Their privacy policy can be found here: https://privacy.microsoft.com/en-gb/privacystatement

d)    PlaystationStore

Our Game

  • Shadow Gambit: The Cursed Crew

can be downloaded via the PlaystationStore, a service of the Sony Interactive Entertainment Europe Limited of 10 Great Marlborough Street, London W1F 7LP, United Kingdom (hereinafter “Playstation”). Playstation also offers the option of in-game purchases and other services of their own. We have no influence on their data processing and Playstation is controller under data protection law and therefore responsible for any processing of personal data on their platform. Their respective terms of use and data protection information apply.

Their privacy policy can be found here: https://www.playstation.com/en-gb/legal/privacy-policy/

e)    Mobile AppStores

Our Games

  • daWindci Deluxe
  • Ooops, Noah is gone!

can be downloaded via the Google and Apple platforms. The platforms also offer the option of in-app purchases and other services of their own. We have no influence on their data processing and they are controller under data protection law and therefore responsible for any processing of personal data on their platform. Their respective terms of use and data protection information apply.

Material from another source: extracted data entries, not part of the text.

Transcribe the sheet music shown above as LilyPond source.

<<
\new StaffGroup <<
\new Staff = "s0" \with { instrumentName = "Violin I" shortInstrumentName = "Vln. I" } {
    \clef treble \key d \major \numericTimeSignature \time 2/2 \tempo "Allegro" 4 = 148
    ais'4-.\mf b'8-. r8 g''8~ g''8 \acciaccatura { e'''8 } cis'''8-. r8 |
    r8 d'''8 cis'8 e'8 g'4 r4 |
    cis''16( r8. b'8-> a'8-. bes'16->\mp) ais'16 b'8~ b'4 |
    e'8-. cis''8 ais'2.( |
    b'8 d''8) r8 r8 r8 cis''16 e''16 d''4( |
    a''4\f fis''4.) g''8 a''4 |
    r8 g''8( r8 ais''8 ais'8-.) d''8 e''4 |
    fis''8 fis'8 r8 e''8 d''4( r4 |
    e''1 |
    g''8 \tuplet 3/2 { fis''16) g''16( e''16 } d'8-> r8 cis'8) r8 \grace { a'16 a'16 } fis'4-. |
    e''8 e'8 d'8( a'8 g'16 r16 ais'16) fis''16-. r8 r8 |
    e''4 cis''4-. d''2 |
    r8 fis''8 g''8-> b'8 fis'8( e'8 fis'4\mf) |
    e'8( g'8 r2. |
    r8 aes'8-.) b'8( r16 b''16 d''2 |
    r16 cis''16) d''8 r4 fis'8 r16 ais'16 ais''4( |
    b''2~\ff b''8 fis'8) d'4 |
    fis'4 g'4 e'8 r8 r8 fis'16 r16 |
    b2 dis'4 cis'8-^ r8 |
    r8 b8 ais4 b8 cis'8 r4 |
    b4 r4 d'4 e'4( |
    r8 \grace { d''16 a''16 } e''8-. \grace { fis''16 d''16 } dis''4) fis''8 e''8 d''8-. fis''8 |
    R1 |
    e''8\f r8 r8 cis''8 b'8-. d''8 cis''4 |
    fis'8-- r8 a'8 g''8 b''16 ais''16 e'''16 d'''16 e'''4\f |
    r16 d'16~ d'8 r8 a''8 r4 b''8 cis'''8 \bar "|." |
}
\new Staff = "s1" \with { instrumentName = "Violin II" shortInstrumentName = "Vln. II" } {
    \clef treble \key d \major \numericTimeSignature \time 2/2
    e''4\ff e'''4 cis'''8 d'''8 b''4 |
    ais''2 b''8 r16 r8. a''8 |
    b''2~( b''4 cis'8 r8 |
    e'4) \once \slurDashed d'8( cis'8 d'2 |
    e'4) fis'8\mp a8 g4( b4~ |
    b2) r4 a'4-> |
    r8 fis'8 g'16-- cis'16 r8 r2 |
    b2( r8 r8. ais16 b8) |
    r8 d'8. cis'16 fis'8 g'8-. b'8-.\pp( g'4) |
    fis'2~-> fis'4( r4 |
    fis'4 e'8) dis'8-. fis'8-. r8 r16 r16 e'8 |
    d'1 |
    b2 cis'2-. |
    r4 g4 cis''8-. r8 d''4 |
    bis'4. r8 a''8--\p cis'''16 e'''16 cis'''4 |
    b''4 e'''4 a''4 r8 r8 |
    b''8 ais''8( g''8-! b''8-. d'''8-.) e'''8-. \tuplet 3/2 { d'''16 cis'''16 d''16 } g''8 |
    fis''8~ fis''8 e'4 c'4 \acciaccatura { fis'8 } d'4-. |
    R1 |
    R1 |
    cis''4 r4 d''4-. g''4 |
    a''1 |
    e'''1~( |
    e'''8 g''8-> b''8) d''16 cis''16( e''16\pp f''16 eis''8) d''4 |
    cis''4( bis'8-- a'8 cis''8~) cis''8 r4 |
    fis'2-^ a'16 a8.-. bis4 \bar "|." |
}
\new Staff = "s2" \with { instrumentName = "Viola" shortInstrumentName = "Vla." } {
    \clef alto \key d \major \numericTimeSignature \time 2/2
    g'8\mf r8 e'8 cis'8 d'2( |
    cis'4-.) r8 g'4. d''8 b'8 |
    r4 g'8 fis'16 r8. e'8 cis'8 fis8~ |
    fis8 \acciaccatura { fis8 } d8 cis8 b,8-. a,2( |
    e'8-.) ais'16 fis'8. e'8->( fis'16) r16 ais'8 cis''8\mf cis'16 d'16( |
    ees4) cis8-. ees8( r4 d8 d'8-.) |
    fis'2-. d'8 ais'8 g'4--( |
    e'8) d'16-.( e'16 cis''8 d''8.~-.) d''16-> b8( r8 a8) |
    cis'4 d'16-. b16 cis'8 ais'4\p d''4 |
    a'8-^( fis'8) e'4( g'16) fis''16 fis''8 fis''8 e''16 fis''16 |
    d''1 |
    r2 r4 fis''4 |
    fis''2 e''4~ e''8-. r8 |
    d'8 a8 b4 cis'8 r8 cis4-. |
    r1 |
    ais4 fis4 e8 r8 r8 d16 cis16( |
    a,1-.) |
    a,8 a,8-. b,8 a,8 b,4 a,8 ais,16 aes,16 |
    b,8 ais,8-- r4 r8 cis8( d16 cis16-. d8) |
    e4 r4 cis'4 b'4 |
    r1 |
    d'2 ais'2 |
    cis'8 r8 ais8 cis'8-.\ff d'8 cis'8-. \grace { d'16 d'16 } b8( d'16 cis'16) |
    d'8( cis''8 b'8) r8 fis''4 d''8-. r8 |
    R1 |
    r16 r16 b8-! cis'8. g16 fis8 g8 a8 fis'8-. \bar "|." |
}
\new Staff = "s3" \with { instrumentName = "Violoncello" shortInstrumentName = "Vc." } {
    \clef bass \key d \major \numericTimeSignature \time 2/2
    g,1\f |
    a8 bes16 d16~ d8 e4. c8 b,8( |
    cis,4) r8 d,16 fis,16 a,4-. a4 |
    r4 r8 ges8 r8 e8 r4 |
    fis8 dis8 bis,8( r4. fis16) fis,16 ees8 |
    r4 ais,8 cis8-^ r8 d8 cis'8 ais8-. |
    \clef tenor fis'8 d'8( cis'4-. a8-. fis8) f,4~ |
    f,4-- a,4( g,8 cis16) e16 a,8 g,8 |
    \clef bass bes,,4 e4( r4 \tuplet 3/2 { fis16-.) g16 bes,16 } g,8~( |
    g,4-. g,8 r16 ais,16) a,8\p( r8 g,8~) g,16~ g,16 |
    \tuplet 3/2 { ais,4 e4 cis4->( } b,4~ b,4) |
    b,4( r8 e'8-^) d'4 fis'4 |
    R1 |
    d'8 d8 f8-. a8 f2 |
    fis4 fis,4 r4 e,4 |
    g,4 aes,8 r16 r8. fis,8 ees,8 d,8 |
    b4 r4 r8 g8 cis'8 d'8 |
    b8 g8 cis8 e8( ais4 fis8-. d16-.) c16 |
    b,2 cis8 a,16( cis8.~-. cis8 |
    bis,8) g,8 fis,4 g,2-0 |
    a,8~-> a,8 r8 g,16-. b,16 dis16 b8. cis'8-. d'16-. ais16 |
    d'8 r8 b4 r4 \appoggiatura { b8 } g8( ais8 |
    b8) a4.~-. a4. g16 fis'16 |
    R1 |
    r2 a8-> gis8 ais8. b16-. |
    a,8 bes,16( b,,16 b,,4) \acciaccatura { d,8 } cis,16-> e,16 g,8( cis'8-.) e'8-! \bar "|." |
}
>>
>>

The privacy policy of the Google Play Store can be found here: https://policies.google.com/privacy

The privacy policy oft he Apple AppStore can be found here: https://support.apple.com/en-gb/HT211970

IV.  Communication with us

If you communicate with us, we will process the personal data which is included in your request only for the purpose of handling your request. Legal basis is art. 6 para. 1 let. f) GDPR. The personal data will be deleted if the purpose of your request is fulfilled.

If your communication with us relates to the closing of an agreement, the legal basis for the processing of personal data is art. 6 para. 1 let. b) GDPR.

V.    Information for applicants

We process the personal data of applicants for the purpose of processing the application procedure. The processing may also take place electronically. This is particularly the case when application documents are sent electronically, for example by e-mail.

If we conclude an employment contract with an applicant, the transmitted data is processed for the purpose of handling the employment relationship. In such a case the legal basis is in particular art. 26 Federal Data Protection Act (BDSG).

If no employment contract is concluded with the applicant, the application documents are automatically deleted after notification of the decision, provided that no other legitimate interests of Mimimi oppose deletion. Other legitimate interest in this sense is, for example, a duty to provide evidence in proceedings under the General Equal Treatment Act (AGG).